Когда бывший мой язык рассказывал, как я резал вены после посещения сонного царства, я лишь хотел еще на минуточку затянуть перекур палача. Кажется, она ахнула и по-старушечьи всплеснула руками.
Бредем вдоль каналов Каменного острова, никак до конца не обращающихся в простые канавы. Пятка то есть, то нет. Я изо всех сил стараюсь быть попроще, пытаюсь не приобнять ее, а приоблапить. Стрелка Елагина острова, тщетно тянущаяся к заливу.
Тяжелые причальные кольца – каковы же те быки под гранитом, в чьи ноздри они продеты! Приплюснутые баржи, грубое железо, обмятое, как ком теста. Скамейка среди мозаичных кустиков с осыпающимися золотыми чешуйками. Я как бы в рассеянности поглаживаю ее небольшую, монгольскую грудь. В мое время что-то не помню в лифчиках этой скрытой арматуры.
– А какие женщины в твоем вкусе?
Игривость, множественное число, “вкус” – боже правый…
– Буфетчицы – пятый номер, лимонный начес, из прорехи под мышкой черная щетина – железный подбородок торговца хурмой с Кузнеч…
Отблеск неположенной зари заставил меня скосить глаз.
– Даже покраснела… – Новый прилив девственности. – А я читала, что мужчины после сорока тянутся к двадцатилетним.
Чтобы опрощаться дальше, следовало уже хрюкать.
– Зачем ты эти мерзости собираешь? – по-простому, по-хорошему спросил я и без всяких красивостей, как другу-психиатру, растолковал, что вкусы у меня есть только в кулинарии, а человеческое тело представляется мне лишь ужасно неловким средством выражения – это, скорее всего, результат психоза.
И – о чудо – со мною вновь была кошка-мама в сопровождении скрипичного трио! Какое счастье, что у меня психоз, а то у нее уже нет сил жить и притворяться среди здоровяков, Ершов никогда не мог ее понять…
Какое счастье, что мы оба нытики и меланхолики, только, пожалуйста, не надо нам сюда Ершова! На нежно-зеленом небе засветился тоненький месяц, удивительно совершенный, как краешек божественного ногтя. Что для нас источник света – лишь грязь под ногтями Всевышнего. Но долг до конца так и не рассосался – его облачко стояло в стороне, отбрасывая знобящую тень. Потом я не раз говорил ей, что она все получила бы гораздо раньше и без всяких вывихов, если бы так открыто не тащила меня “в койку”
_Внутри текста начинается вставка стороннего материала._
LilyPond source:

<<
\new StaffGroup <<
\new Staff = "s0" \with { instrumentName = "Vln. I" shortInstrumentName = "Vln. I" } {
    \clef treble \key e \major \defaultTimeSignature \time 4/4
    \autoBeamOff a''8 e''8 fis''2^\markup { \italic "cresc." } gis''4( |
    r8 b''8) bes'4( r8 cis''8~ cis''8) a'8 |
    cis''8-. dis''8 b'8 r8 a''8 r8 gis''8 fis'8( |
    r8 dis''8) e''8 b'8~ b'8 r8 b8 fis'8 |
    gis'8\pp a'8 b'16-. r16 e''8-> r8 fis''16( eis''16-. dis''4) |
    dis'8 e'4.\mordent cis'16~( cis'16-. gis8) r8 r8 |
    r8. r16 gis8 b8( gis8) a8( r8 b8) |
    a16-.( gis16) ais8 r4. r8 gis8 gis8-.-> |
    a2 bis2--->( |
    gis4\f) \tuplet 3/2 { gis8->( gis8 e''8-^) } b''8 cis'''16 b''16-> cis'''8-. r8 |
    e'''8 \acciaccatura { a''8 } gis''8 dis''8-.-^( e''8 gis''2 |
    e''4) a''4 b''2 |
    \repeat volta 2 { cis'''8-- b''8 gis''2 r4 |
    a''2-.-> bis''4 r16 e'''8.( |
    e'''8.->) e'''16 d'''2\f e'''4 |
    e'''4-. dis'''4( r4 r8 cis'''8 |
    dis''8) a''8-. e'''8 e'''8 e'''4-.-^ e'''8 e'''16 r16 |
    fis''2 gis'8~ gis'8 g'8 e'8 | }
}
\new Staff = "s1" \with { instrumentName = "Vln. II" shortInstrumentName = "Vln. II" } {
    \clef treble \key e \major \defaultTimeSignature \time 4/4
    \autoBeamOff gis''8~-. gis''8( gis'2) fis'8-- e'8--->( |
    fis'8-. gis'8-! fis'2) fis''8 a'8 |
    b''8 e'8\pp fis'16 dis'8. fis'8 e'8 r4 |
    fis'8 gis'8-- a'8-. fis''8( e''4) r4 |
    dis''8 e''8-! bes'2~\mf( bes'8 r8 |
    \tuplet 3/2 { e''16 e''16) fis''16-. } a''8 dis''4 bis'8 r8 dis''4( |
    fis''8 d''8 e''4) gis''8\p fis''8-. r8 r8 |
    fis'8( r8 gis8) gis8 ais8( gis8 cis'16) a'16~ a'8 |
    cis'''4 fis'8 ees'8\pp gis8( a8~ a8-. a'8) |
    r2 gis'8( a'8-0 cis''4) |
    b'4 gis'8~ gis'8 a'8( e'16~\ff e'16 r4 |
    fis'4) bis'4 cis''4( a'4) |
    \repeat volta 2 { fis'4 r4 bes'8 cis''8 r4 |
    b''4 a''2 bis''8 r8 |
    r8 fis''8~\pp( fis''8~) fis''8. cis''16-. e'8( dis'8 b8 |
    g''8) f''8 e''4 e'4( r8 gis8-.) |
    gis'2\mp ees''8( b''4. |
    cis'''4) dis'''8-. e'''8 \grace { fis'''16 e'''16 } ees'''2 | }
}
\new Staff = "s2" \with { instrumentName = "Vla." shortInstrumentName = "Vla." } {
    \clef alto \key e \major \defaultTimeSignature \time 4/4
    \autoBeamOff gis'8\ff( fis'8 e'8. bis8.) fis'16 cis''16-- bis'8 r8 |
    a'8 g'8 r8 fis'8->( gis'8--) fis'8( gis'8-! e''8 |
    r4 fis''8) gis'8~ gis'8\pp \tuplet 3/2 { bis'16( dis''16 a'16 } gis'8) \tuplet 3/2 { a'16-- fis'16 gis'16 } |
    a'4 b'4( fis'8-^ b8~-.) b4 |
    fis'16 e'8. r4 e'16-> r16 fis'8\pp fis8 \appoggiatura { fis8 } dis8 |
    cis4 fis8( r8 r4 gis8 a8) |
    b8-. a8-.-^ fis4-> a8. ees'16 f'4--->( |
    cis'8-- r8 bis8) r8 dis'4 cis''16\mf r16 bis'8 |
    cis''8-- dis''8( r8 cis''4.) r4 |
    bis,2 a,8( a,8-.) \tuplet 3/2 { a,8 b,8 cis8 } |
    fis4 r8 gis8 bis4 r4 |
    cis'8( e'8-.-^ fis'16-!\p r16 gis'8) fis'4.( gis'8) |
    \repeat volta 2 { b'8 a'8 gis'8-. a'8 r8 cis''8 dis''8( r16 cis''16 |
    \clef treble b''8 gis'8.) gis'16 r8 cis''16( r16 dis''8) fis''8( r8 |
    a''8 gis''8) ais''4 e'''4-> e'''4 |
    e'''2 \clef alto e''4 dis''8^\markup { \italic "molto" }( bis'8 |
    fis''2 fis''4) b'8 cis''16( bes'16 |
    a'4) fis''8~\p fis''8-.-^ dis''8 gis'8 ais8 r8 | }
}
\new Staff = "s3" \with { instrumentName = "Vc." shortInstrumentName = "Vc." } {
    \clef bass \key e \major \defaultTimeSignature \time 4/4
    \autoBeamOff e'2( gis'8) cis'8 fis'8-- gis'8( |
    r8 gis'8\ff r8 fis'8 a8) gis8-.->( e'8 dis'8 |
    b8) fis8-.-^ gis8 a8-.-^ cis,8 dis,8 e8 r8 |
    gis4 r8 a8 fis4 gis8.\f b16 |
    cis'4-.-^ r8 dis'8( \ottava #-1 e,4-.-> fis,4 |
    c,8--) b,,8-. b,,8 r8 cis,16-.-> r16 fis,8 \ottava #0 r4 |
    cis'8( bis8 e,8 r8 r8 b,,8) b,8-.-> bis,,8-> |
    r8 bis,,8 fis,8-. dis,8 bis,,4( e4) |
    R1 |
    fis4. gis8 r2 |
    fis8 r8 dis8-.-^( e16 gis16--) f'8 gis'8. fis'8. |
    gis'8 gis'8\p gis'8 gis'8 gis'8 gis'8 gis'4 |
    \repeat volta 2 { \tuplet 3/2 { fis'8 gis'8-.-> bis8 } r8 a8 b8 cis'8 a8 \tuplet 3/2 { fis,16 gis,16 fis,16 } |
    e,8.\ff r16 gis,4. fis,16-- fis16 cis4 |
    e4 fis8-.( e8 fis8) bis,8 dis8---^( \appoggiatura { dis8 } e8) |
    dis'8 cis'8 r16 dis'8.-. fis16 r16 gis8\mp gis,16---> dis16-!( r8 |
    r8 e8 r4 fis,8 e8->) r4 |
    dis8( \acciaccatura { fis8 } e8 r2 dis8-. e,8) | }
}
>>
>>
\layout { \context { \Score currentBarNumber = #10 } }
(выражение одной ее утонченной подруги), – оказалось, что в неволе я не размножаюсь. Она яростно отрицала – она совсем другое имела в виду: “Почему это меня куда-то не пускают?” Дело, однако, думаю, было гораздо паскуднее. Затопляемая резко возросшей сексуальной культурой населения, свою чистоту она начала ощущать обойденностью: ведь туманное некогда слово
“счастье”, как теперь открыла передовая наука, вполне исчерпывается ведрами перенесенных оргазмов. Рыцарская почтительность, которую она внушала влюблявшимся в нее мужчинам, тоже виделась ей знаком ее ущербности – но мог ли я помыслить, что нынче и богини стыдятся человеческого в себе!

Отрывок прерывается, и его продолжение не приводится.